With the current state of music devolving into electronic squiggles, sensitive beardos strumming ukuleles, or pseudo-rock dance bands with ‘woooah woooah’ choruses set to overkill, it’s refreshing to see four dudes plug in, strap down and hammer on. Parquet Courts don’t really do anything ground-breaking, but they don’t need to – just a lot of hummingbird-wing speed strumming, some singing mixed with shouting, and a sturdy rhythm section that clears the shoals and navigates the choppy waters. And they have fun doing it.
Their first three records (Light Up Gold, Content Nausea and Sunbathing Animal) have two Andre The Giant fistfuls of catchy songs that pack a wallop, and tonight would find the band blasting out (in)credible versions of “Master Of My Craft,” “Ducking And Dodging” and “Black And White.” The frenetic strumming of The Feelies is there, married to the upturned lip sneer of Richard Hell and the je ne sais fuck you of Lou Reed. Only without as much bile lurking under that veneer. One question going into this show was how the material from the newest release, Monastic Living, would be received. Several friends have expressed frustration with the vocal-free and repetitive to the point of water torture aspects of some songs, but happily those doubts were cast aside early. It’s a polarizing record for sure, with very little ear candy to latch onto, but live it made its point convincingly.

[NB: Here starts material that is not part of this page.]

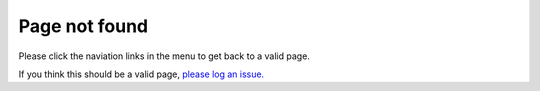 Page not found
==============
Please click the naviation links in the menu to get back to a valid page.

If you think this should be a valid page, `please log an issue. <https://github.com/UOM-EEE-EEEN11202/uom-eee-eeen11202.github.io/issues>`_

Pill were the second band up, and I had made the mental classification error of reading their name on the bill as Pile, another excellent guitar-centric band that’s started to carve out a name for themselves. Pill hail from NYC, and their debut single is out now on Parquet Courts’ record label, Dull Tools. Setting the mood from the start, Veronica Torres stalked and crawled on the stage, eyeing the potential victims while Ben Jaffe’s saxophone sounded more like a droning bell spitting out sine waves of feedback rather than a woodwind instrument. Guitarist Jon Campolo struck some echoing chords that ran down empty hallways in abandoned tenements; the whole mix sounded like a shotgun wedding of James Chance and Live Skull, with Lydia Lunch as the officiant. I want more.
Psychic Blood are a youthful trio hailing from Western Mass, and you can tell they’ve tapped into a tributary that’s a generation or two removed from Sonic Youth and Dinosaur Jr. I only caught the last couple of songs, but their raw talent is readily evident.